Kudengar dari gurun-gurun berdesauan suara
lembut
wari’u al lushuut
wari’u al lushuut
wari’u al lushuut
Usir maling
maling itu, usir maling maling itu
Usir maling
maling itu!
Tamban,
8 Mei 2011
*
dibacakan saat Dialog Borneo-Kalimantan, di Samarinda, Kalimantan Timur, 13-15
Juli 2011
Tikar
Pandan
Akhirnya
aku ke titik nadir
pada
kesunyian mimpi-mimpi
angin yang
luruh
sepi sekali
tak ada
desiran yang tersisa
Karpet yang
bermahligai
menyambut
raja-raja muda
yang
menggadang-gadang pemangku syahwat
berenang di
secawan tuak
syukurilah
aku
karena
dapat pergi
enyah dari
kemabukan jamur ini;
topeng-topeng
budaya itu,
atribut,
mahligai,
paduka,
yang
terhormat,
pencapaian
puncak-puncak fiktif
bual
kemuliaan mereka
nasib-nasib
rakyat yang tersentak
dari
kesuburan di tanah kelahiran
Oo,
sempurnakanlah mangkuk air tawar ini
yang
terkapar di tikar pandan
tanpa
keadaan
tak dengan
keadaan
di antara
keadaan-keadaan
waktu pun
tak berwaktu
di sana di
sini ialah tak di mana-mana
Tikar
pandan, di tikar pandan
kududuki
karpet Tuhan
Tamban,
13/12/2010
Belajar
Puisi
Orang-orang
mau susah;
-
kerja
berat bikin puisi
Tahu
manusia tidak mencukupi
dimintanya
lambang-lambang flora dan fauna
lende laut
dan bongkah tanah ikut memberkati
Mereka
bukan lagi pembaca mantra lama
petapa pada
sisi fisika atau metafisika
yang
mengawal batas sadar dan mimpi;
-
siap-siap
selesai dan setengah jadi khayal kenyal
kesumba bumi
yang
mengerja segala ajaib
dan
kebolehan membongkar kata
menggantung
bintang dalam kulit telur naga
Di
gudang-gudang arang malam menggores batu
kutemui
faham segala diam
tapi jeram
gemercik gerak
segala imam
adalah tegak
dera waktu
lari ke muka
Aku
menggigil di kuala
di
sungai-sungai yang melipat langit
menghanyut
sempoyongan kantuk malam menggigit
Tamban-UM,
Oktober 1979
Jalan
Puisi
Puisi
perjalanan mikraj;
jalan naik
menuju Allah
meniti asma,
sifat, af’alullah
Lama diri
bersimbah
panas serta
berbasah-basah
tunduk tengadah
pulang ke diri
nyatanya tak
siapa pemilik apa
Puisiku
perjalanan mikraj;
jalan pupus
di dalam Allah
hilang panas
hilang basah
punah diri
dalam Allah
suara jiwa
mengkalamullah
Puisiku
perjalanan mikraj;
jalan pulang
dari Allah dengan Allah
ulat kepompong
berubah polah
sukma terbang
selendang kiswah
Puisiku
perjalanan mikraj;
turun di
pintu-pintu rumah
sudah
bersayap puisi amanah
kata-kata
rahmat – petuah
Tamban,
3/11/2012
Tentang Ibramsyah Amandit
Ibramsyah Amandit bin H. Lawier, lahir
di desa Tabihi Kanan,
Kelurahan Karang Jawa, Kecamatan Padang Batung, Kandangan, Kab.
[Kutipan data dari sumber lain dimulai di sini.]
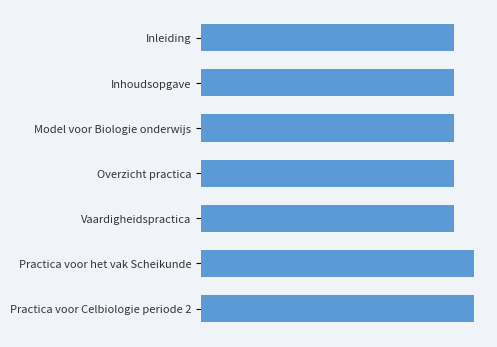

Rank the categories by value from lowest to highest.

Inleiding, Inhoudsopgave, Model voor Biologie onderwijs, Overzicht practica, Vaardigheidspractica, Practica voor het vak Scheikunde, Practica voor Celbiologie periode 2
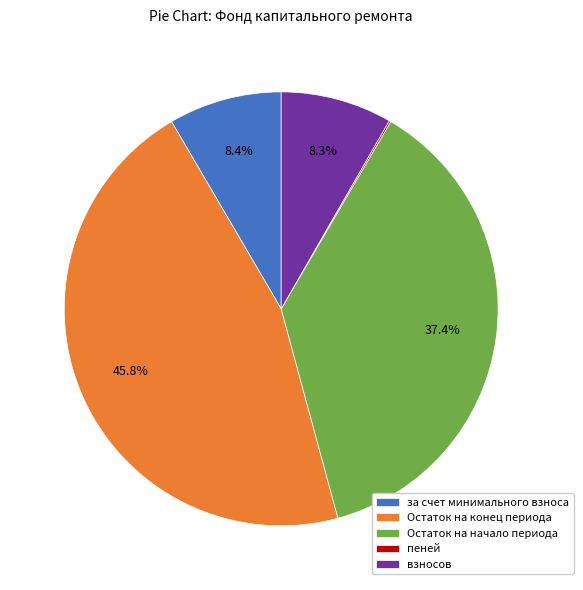

What percentage is the Остаток на начало периода slice, to the nearest percent?

37%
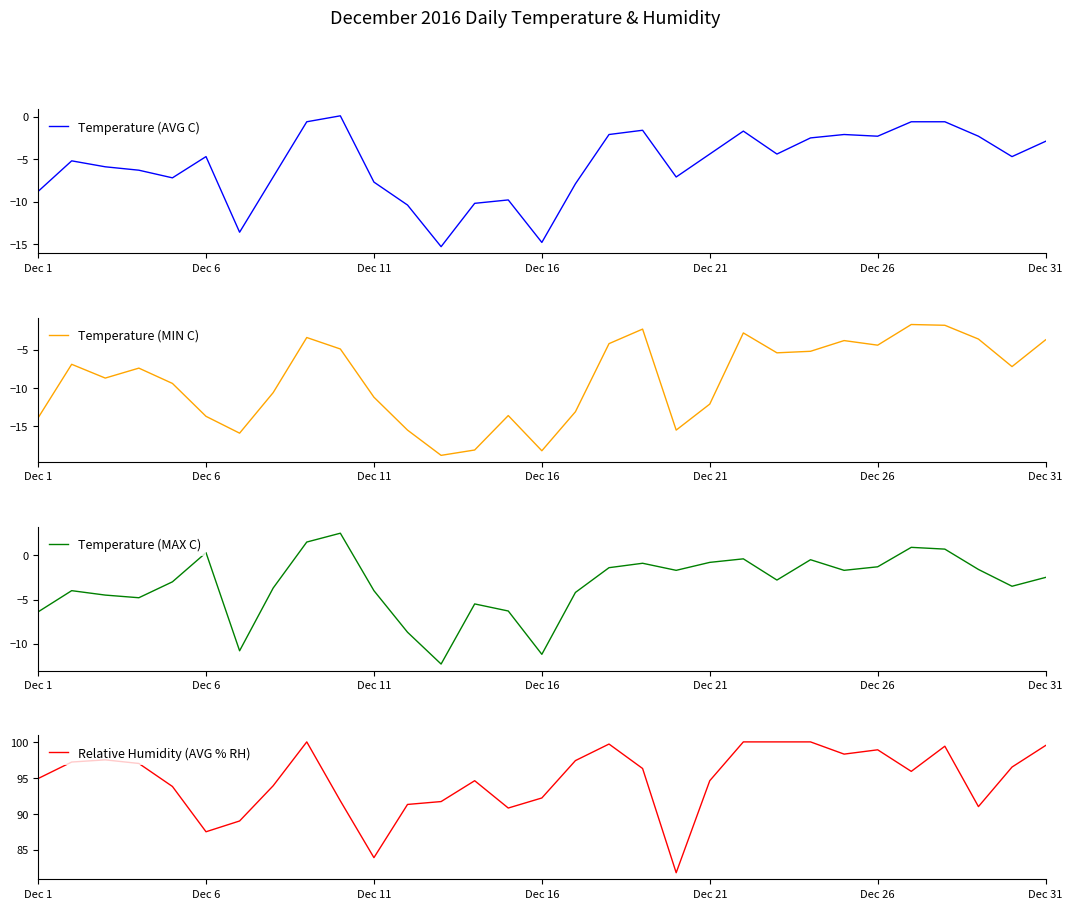

Count the number of categories in the chart.

31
Hulu
Sungai Selatan, Kalimantan Selatan, 9 Agustus 1943. Di usia tujuh tahun (1950), ayahnya yang
merupakan anggota polisi tentara di kesatuan markas ALRI Divisi IV Pertahanan
Kalimantan, memboyong keluarganya bermukin di bantaran Sungai Barito, Tamban.
Di situ ayahnya diangkat sebagai wakil komandan peleton CTN. Alumnus IKIP
Negeri Yogyakarta, sampai tingkat Sarjana Muda, 1971. Esai dan puisi tersebar
di berbagai media massa dan antologi puisi bersama. Tinggal di Desa Sidorejo
Kilometer 7 RT V Nomor 129, Kecamatan Tamban, Kabupaten Barito Kuala.
Catatan Lain
Kalau ada penyair yang makin tua makin
“beringas”, maka Iberamsyah Amandit salah satunya. (yang seorang lagi penyair
Arsyad Indradi). Keberingasan itu terutama terasa pada sajak-sajaknya, padahal
dua kali penyair ini diserang stroke dan opname di rumah sakit.